Sri Aurobindo and India’s Rebirth by Michel Danino: Review

Title: Sri Aurobindo and India’s Rebirth

Author: Michel Danino

Publication: Rupa Publication

Pages: 264

Price: Rs 395

August 17, 1924: A few months earlier, Gandhi sent his son Devdas to Pondicherry to see Aurobindo. He asked my views about non-violence. I told him, “Suppose there is an invasion of India by the Afghans, how are you going to meet it with non-violence?” That is all I remember. I do not think he put me any other question.

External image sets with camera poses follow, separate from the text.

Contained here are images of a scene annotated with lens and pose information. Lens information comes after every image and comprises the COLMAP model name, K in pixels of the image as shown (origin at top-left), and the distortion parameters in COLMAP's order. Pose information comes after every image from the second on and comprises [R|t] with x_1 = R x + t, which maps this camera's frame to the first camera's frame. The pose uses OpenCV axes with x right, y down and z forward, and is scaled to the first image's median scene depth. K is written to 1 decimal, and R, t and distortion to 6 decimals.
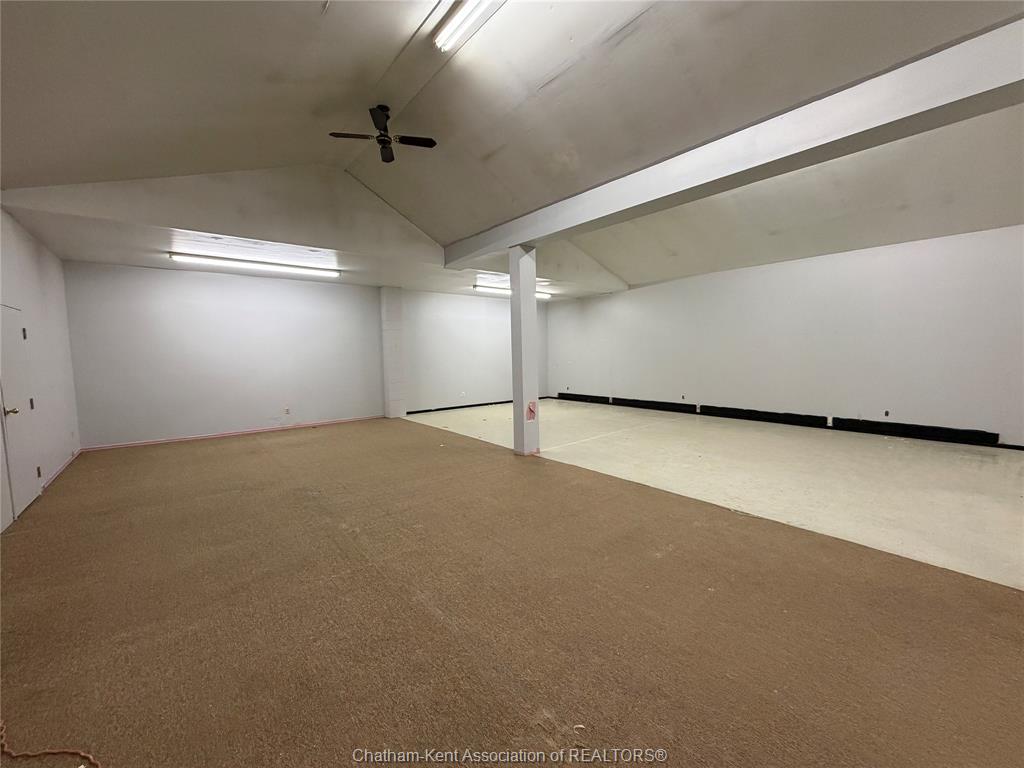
lens RADIAL K [[404.6, 0, 509.0], [0, 404.6, 384.3], [0, 0, 1]] dist [-0.001205, 0.000085]
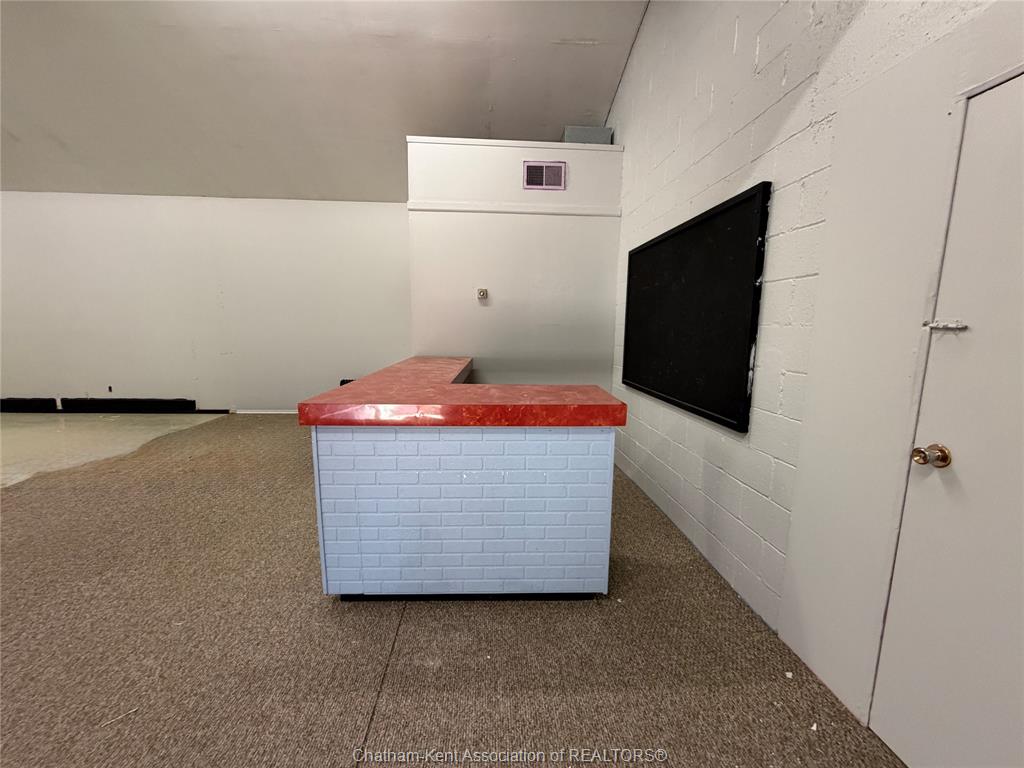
lens RADIAL K [[411.6, 0, 512.3], [0, 411.6, 387.5], [0, 0, 1]] dist [0.002094, 0.000099]
pose [[0.601851, -0.095820, 0.792839, 0.690291], [0.039920, 0.995144, 0.089966, 0.020980], [-0.797610, -0.022496, 0.602754, -0.235863]]
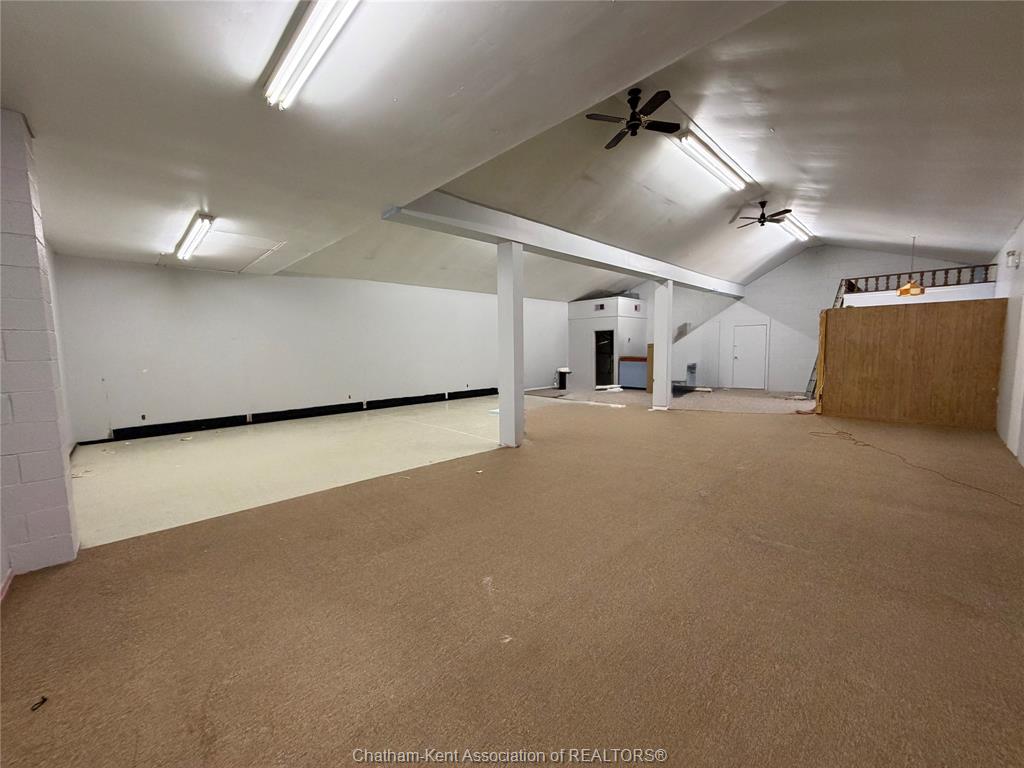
lens RADIAL K [[404.6, 0, 516.9], [0, 404.6, 384.1], [0, 0, 1]] dist [-0.001205, 0.000085]
pose [[-0.090774, -0.078236, 0.992794, -0.779053], [0.090901, 0.992097, 0.086492, -0.062493], [-0.991714, 0.098097, -0.082944, 0.860595]]
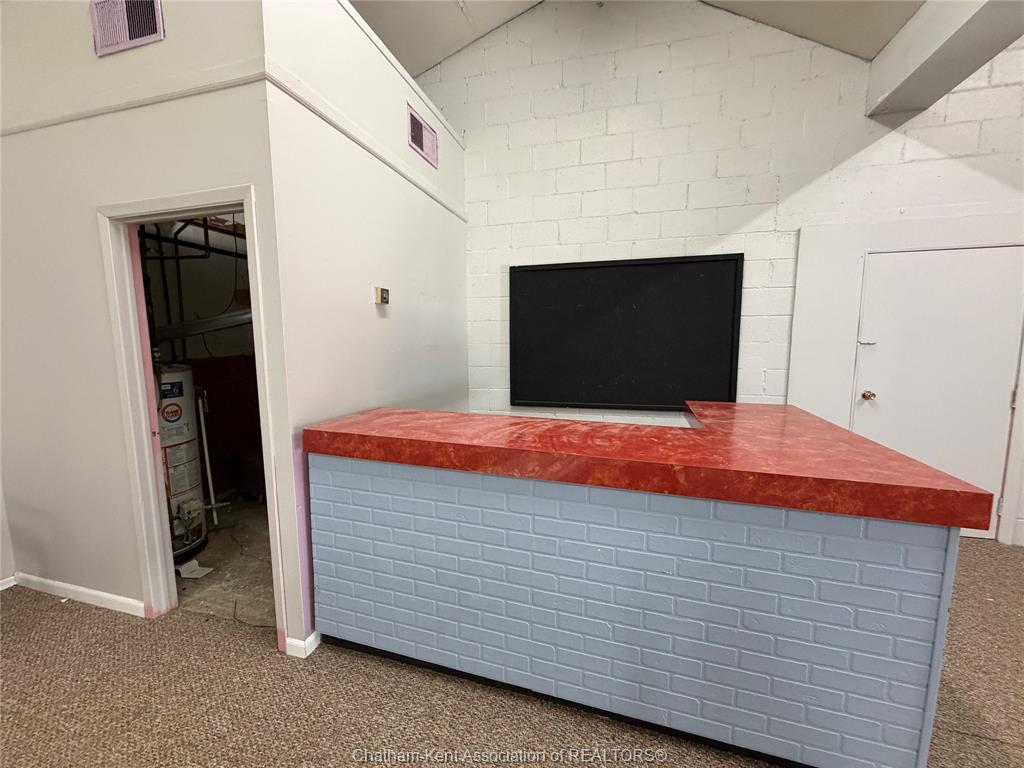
lens RADIAL K [[404.6, 0, 508.6], [0, 404.6, 384.2], [0, 0, 1]] dist [-0.001205, 0.000085]
pose [[-0.561750, -0.077508, 0.823668, 0.796362], [0.078309, 0.986150, 0.146205, -0.028161], [-0.823592, 0.146631, -0.547901, 0.245870]]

The above incident mentioned on page number 164 of Sri Aurobindo and India’s Rebirth edited by Padma Shri Michel Danino, French-born Indian author and published by Rupa Publications brings to the fore revolutionary, philosopher, littérateur and seer, Shri Aurobindo’s doubts about Mahatma Gandhi’s method to attain freedom and insistence on ahimsa. The author, in his compilation of various political articles, speeches and letters written to his disciples by Sri Aurobindo, tries to touch upon several questions which are still relevant in today’s socio-political context.

Despite Danino’s dedicated work of compiling several aspects of Sri Aurobindo’s vision and thoughts, as a reader, I could not resist myself from picking upon the seer’s non-acceptance of Gandhian methods.

June 23, 1926: When Gandhi’s movement was started; I said that this movement would lead either to a fiasco or to great confusion. And I see no reason to change my opinion. Only I would like to add that it has led to both. Author’s reference to Sri Aurobindo’s opinion about Gandhi’s satyagraha and non-violence movement to be a fiasco, as well as a method of great confusion, speaks volumes about the ideological differences both these greats had.

When Sri Aurobindo was arrested in May 1908, there were two unpublished articles which the police seized and were produced as evidence in the Alipore Bomb case, as the prosecution hoped to show that they were seditious and advocated violence to overthrow British rule in India. Danino’s inclusion of both these articles helps a reader, identify the ideological divide between the two great minds.

Excerpts from one of the unpublished articles seized: It is a barren philosophy which applies a mechanical rule to all actions or takes a word and tries to fit all human life into it. The sword of the warrior is as necessary to the fulfilment of justice and righteousness as the holiness of the saint. Ramdas is not complete without Shivaji. To maintain justice and prevent the strong from despoiling, and the weak from being oppressed is the function for which the Kshatriya was created. Therefore, says Lord Krishna in the Mahabharata, God created battle and armour, the sword, the bow and the dragger.

To all those who strive to nurture their intellect with the fodder of quality read, Sri Aurobindo and India’s Rebirth is certainly one such source. The very fact that with more than 60 years after his passing, Sri Aurobindo’s penetrating insights on issues pertaining to nation building continues to resonate.